WHAT THIS TASK INVOLVES >>
Reproduce the passage of the Hopi foreword below word for word, from "Not until the" to "as a teacher.".

(Beginning of READING PASSAGE)

Manufactured in the United States of America
Library of Congress Catalog Card Number 64-7652
International Standard Book Number 0-8263-0439-7
Tenth paperbound printing, 1999
Page v
Foreword
Visiting writers, anthropologists, archeologists, and other friends have insisted for years that it was my duty as an articulate Hopi to tell the world something of my cultural background and my long struggle to span the great and terrifying chasm between my Hopi world and the world of the white man.
Not until the publication a few years ago of a book that defamed the character of the Hopis as a nation, however, was I jolted out of my complacency and into full realization of my responsibility.
Hopi people are exceedingly sensitive to ridicule, and I am no exception to this rule. It has been a ball and chain, preventing me from expressing myself, especially along the line of my painful experiences as a pioneer in Indian education, both as a student and as a teacher.
Now I realize that white people cannot know the truth of the situation unless someone makes it known to them. I also know that a great deal of misinformation that one sees in print is as much the fault of the Hopi informant as of the white writer. In my own experience I have had three different answers to the same question from three different Hopis. This is not to say that each was not convinced that he was telling the truth. It was merely that they were of different ages and from different villages, where rituals varied.

(End of READING PASSAGE)
(Beginning of DATA FOR ANALYSIS)

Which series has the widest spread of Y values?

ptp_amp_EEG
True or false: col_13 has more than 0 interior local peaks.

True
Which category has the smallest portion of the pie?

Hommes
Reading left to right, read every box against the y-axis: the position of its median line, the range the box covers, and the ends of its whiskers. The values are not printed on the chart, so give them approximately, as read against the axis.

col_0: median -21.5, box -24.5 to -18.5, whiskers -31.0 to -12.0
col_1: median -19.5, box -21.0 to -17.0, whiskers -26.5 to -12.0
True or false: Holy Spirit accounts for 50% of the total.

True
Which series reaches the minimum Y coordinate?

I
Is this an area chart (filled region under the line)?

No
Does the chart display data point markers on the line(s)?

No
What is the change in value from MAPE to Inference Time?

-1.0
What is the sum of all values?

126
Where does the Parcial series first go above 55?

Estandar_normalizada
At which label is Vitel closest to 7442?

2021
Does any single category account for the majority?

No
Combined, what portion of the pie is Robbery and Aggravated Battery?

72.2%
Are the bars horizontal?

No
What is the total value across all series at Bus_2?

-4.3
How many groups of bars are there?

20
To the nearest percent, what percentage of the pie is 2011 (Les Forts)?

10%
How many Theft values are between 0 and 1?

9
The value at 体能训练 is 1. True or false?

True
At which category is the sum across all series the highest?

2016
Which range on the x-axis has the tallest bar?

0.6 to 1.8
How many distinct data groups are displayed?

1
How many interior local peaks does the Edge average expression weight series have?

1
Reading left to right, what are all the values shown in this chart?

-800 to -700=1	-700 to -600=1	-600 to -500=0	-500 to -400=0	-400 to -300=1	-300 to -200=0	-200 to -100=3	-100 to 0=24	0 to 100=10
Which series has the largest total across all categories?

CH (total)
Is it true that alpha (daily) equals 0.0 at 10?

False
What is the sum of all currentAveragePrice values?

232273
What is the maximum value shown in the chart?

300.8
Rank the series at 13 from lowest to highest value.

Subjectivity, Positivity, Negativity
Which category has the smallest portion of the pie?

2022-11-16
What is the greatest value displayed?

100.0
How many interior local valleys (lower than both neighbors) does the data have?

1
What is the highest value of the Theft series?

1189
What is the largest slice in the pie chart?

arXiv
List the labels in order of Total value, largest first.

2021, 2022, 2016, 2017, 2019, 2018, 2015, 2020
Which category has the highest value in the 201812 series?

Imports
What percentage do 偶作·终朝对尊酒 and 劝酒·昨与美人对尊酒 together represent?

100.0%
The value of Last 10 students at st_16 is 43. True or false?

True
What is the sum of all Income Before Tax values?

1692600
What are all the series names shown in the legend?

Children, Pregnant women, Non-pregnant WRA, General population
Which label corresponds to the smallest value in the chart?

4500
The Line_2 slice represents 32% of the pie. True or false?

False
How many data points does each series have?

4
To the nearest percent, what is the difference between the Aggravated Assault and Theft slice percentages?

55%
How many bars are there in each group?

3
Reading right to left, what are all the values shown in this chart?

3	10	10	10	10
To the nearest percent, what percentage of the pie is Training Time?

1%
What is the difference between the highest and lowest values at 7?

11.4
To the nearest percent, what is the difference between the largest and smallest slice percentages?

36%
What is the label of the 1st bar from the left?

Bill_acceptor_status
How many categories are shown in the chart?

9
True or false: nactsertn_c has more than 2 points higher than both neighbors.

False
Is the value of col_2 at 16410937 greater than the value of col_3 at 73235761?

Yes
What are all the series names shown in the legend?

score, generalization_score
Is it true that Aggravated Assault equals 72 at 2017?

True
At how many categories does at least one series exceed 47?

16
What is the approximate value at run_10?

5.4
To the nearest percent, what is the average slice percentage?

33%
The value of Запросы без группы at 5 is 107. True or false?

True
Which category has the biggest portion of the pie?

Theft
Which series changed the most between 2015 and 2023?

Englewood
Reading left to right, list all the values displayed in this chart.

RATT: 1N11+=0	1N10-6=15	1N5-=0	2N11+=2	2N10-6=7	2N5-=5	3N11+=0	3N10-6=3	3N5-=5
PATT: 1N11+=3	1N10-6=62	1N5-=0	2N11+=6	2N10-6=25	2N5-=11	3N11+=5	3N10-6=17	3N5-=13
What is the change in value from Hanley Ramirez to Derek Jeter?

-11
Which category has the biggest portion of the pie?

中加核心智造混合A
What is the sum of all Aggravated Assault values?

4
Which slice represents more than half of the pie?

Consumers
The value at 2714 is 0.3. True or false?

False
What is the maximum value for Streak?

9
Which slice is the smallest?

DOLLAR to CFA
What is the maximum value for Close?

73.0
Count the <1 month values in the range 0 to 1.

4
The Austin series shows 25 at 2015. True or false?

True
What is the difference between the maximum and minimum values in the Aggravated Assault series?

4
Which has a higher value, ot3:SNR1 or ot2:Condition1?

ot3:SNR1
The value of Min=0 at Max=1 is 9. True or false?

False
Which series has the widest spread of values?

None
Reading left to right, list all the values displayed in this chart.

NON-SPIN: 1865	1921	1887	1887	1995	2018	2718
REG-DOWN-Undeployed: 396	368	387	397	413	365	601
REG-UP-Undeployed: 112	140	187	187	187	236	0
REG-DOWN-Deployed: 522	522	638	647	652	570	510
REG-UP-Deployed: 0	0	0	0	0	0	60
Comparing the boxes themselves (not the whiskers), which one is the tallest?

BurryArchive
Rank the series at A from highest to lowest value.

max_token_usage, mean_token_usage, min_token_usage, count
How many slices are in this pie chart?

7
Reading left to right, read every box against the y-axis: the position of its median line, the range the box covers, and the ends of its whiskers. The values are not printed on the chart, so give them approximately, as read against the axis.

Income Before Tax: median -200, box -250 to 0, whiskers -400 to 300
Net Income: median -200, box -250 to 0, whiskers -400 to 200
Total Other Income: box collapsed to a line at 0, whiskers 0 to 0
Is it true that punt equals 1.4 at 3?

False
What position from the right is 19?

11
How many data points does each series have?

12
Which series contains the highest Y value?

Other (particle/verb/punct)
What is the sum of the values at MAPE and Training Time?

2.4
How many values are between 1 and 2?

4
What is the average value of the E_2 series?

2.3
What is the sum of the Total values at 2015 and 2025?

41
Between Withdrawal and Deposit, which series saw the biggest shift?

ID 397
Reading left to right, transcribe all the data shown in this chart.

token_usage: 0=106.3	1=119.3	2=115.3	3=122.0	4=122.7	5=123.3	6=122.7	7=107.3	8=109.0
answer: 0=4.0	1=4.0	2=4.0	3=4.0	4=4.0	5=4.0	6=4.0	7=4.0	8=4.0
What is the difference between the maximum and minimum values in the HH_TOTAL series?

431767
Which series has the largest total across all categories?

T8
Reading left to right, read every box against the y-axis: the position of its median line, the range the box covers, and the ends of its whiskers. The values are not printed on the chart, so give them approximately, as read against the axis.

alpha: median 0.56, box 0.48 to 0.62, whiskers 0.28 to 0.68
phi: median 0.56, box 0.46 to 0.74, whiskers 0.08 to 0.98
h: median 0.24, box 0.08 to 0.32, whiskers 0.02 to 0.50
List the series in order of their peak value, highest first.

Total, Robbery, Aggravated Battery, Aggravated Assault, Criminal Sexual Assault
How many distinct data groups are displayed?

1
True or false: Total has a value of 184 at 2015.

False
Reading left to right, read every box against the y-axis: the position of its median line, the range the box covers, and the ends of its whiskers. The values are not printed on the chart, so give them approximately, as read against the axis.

(End of DATA FOR ANALYSIS)

TASK RESULT >>
Not until the publication a few years ago of a book that defamed the character of the Hopis as a nation, however, was I jolted out of my complacency and into full realization of my responsibility.
Hopi people are exceedingly sensitive to ridicule, and I am no exception to this rule. It has been a ball and chain, preventing me from expressing myself, especially along the line of my painful experiences as a pioneer in Indian education, both as a student and as a teacher.